Rir é o caminho

Por: Antonio Henrique Couras;

Hoje em dia, mais do que nunca, me pego refletindo sobre a importância do senso de humor. Realmente, o melhor a se fazer quando a vida nos dá as costas é passar a mão na bunda dela. É isso ou deixarmos que a vida nos vença. E isso não é algo que podemos permitir.

Já imaginou que atestado de derrota seria não rirmos das catástrofes que nos acontecem? Não sei vocês, mas o destino tem me pregado umas boas peças nos últimos tempos. Já caí sentado, caí de cara no chão, me espatifei todo como aqueles pratos de vidro que caem e cujos caquinhos nos assombram por meia encarnação.

Aprendi que o melhor remédio para essas dores é rir. Rir da peça pregada, rir de como não percebemos a simplicidade do truque de mágica. Rir quando a vontade é chorar.

Antes imaginar que, como uma mãe que diz que o tenebroso remédio que temos que tomar tem gostinho de morango, as “maldades” que a vida nos prega também têm seu fundo de bondade.

Prefiro rir dos caminhos que tive que tomar para chegar a lugar nenhum.
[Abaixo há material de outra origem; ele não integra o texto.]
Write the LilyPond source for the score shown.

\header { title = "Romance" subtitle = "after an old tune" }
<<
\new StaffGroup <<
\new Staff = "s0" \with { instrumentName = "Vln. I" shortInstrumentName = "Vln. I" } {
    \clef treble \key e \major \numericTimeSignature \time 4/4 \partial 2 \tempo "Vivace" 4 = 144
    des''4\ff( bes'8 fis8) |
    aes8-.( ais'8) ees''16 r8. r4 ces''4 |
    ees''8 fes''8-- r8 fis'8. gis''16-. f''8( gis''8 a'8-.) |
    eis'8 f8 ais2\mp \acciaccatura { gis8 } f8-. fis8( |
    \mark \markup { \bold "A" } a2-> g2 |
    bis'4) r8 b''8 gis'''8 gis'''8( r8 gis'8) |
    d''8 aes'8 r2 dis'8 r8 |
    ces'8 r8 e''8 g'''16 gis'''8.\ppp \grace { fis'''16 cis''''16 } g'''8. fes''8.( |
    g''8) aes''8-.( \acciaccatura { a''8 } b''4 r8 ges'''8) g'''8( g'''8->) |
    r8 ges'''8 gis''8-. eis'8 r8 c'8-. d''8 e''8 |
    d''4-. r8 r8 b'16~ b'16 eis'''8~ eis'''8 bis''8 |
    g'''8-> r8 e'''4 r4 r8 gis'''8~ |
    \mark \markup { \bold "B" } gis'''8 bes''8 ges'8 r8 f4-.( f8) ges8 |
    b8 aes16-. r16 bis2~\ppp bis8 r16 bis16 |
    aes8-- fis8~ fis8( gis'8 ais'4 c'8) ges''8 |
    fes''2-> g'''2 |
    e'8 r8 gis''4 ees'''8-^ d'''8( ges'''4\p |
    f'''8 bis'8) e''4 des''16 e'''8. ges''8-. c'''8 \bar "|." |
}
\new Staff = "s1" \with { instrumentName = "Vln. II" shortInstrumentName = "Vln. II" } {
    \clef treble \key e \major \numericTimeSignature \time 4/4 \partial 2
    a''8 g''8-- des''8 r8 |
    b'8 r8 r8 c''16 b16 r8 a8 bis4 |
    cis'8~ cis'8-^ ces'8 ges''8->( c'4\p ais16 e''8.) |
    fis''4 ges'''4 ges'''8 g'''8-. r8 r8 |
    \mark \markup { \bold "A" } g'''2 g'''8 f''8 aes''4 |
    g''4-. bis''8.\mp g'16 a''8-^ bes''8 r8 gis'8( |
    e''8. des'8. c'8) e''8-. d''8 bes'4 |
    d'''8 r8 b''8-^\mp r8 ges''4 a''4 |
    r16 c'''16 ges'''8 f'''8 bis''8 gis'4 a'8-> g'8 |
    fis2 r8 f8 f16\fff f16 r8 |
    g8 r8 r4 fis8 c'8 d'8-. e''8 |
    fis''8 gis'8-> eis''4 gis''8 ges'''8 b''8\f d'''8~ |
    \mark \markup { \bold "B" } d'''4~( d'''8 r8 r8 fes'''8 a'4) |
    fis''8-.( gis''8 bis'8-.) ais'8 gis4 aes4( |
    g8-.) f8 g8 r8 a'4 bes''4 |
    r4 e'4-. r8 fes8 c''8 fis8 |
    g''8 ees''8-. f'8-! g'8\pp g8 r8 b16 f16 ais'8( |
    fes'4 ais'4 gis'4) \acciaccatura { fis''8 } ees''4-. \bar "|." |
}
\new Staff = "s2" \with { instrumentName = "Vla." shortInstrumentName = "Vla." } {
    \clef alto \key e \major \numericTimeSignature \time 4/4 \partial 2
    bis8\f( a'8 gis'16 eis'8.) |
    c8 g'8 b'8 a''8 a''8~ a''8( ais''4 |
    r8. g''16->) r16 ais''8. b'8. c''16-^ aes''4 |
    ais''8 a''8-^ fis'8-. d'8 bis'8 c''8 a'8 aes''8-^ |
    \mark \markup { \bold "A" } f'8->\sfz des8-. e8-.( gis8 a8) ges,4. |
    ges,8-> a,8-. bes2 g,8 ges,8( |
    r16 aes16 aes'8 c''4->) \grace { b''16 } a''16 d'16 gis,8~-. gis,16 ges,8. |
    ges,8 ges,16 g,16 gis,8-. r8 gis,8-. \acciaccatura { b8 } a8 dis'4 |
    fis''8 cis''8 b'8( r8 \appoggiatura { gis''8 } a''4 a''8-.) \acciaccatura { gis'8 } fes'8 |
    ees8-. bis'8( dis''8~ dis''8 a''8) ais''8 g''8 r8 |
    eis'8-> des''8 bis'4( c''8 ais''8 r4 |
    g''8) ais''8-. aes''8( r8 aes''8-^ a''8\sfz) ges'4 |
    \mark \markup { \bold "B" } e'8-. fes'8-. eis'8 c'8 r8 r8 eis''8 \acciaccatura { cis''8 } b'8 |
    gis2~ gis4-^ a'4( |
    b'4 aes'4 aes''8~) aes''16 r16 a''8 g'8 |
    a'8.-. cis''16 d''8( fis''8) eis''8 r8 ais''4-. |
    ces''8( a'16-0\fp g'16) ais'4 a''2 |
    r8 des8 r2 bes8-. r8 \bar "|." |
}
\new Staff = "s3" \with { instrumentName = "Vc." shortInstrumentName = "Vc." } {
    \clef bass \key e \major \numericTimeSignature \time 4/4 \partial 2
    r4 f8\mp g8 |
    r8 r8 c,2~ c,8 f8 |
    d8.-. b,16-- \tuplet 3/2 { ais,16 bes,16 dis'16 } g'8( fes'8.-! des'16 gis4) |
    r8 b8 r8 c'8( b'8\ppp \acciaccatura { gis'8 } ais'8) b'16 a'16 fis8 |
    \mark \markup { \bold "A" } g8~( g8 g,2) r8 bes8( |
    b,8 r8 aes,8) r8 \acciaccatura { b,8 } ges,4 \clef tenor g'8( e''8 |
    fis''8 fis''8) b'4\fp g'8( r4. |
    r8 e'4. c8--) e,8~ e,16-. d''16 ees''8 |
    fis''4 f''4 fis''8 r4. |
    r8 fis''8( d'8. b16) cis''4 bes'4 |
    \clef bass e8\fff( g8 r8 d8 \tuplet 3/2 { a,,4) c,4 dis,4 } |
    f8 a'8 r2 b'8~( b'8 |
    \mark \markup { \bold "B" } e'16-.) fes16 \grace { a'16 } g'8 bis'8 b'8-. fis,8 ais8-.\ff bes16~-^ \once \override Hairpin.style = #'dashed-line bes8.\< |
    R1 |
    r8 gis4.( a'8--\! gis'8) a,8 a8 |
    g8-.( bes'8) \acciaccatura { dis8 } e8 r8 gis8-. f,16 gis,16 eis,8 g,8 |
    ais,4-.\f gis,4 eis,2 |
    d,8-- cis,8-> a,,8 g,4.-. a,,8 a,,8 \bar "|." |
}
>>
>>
A danada da vida, em vez de me mandar um bilhete endereçado, me fez caminhar por anos em veredas tortuosas e, no final, o destino era outro.

Quantas vezes não passei por esses testes com prêmios de papel machê? Aprendi muito, é verdade. Mas, ainda assim, preferia ter recebido um bilhetinho com a lição a ser aprendida, como em um biscoito da sorte.

O fato é que hoje fico feliz que os relacionamentos não tenham dado certo. Fico feliz que os “falecidos” tenham encontrado outros braços em que se aninhar. Os que despachei realmente nunca me despertaram interesse de retorno. E sempre que olhei de rabo de olho para trás, morrendo de medo de virar uma coluna de sal, percebi que fiz a escolha certa. Jesus mandou amar o próximo, não o último.

Os pés na bunda me ensinaram que dar com os burros n’água só nos deixa molhados, meio humilhados, mas, pelo menos, com o burro limpo e pronto para a próxima viagem.

E, por falar em burros, os meus já estão criando escamas de tanto que dou com eles na água. Criei, anos e anos atrás, um plano de vida. Me agarrei a ele por altos e baixos, períodos de fartura e estiagem, de esperança e escuridão. Até que um dia, ao me ver mais uma vez com os burros ensopados, me perguntei: eu quero mesmo cruzar esse rio? A resposta foi não.

A paisagem do outro lado já não era mais tão tentadora como fora outrora. A grama aqui deste lado parecia verde, as árvores frondosas e as flores perfumadas. Foram anos tentando cruzar esse rio, ao ponto de nem perceber que não precisava cruzá-lo para ter a vida que sempre quis. Aliás, cruzá-lo me afastaria de tudo que realmente amo.

Parei e deixei o rio levar meus planos por água abaixo — tal qual Hércules fizera com os estábulos de Áugias. E, tal como o herói grego, dei meu trabalho por concluído. Alma lavada: se não fiz, foi porque o destino assim não quis.

Como num desenho animado, tentei cruzar o bendito rio com uma canoa, tentei a nado, construindo pontes, nas costas do pobre burro, me atirando de uma catapulta, amarrado em um foguete, em um balão de gás — e tudo mais que o leitor imaginar. Tentei. E, como o coiote tentando pegar o papa-léguas, falhei miseravelmente todas as vezes.

Talvez o destino quisesse que eu, na verdade, percebesse que o rio estava lá só para matar minha sede e meu calor — não para ser cruzado. Acho que entendi.

Às vezes me pego me maldizendo por ter gasto tanto tempo nessa missão sem futuro de cruzar esse maldito rio. Mas logo me lembro que foi essa missão que me ensinou a nadar, me manteve refrescado, hidratado e, acima de tudo, vivo por todos esses anos.

Então, sinto a terra fofa sob meus pés e vejo que o terreno em que estou é fértil, e o futuro, promissor. E então, como não poderia deixar de ser, rio.